Service level agreements formalise these expectations into contractual commitments. Organisations operating mainframe infrastructure for internal business units or external customers face financial and reputational consequences when SLA targets are missed. The cumulative effect of faster incident resolution translates into reduced SLA exposure and improved confidence in service delivery commitments.

The session discusses how AI-driven operations contribute to these metrics by shortening the time between alert and diagnosis, reducing the cognitive load on operators during incidents, and enabling more consistent response regardless of which team members are available when problems occur.

Who Should Attend

This session is designed for professionals with direct responsibility for mainframe infrastructure and operations.

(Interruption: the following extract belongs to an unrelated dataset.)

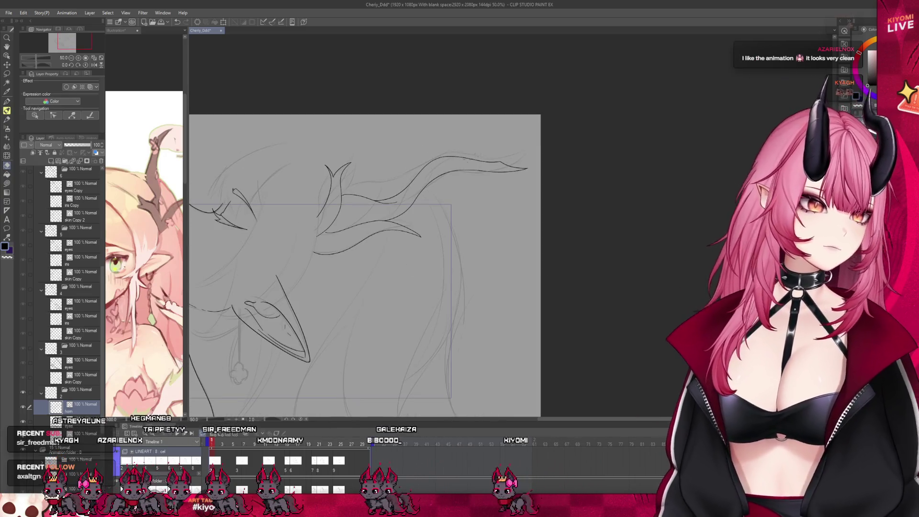
{"action": "scroll", "coordinate": [360, 190], "scroll_direction": "up", "scroll_amount": 2}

IT operations managers seeking to improve team efficiency and reduce incident impact will find relevant strategic perspectives. Mainframe engineers and incident response leads can expect practical discussion of how AI capabilities integrate with existing operational workflows. Product managers and technology solutions directors evaluating observability investments will benefit from the industry research context provided by IDC.

Organisations experiencing any combination of alert fatigue, staffing transitions, SLA pressure or increasing system complexity represent the primary audience. The content assumes familiarity with mainframe operational concepts but does not require deep technical expertise in artificial intelligence or machine learning.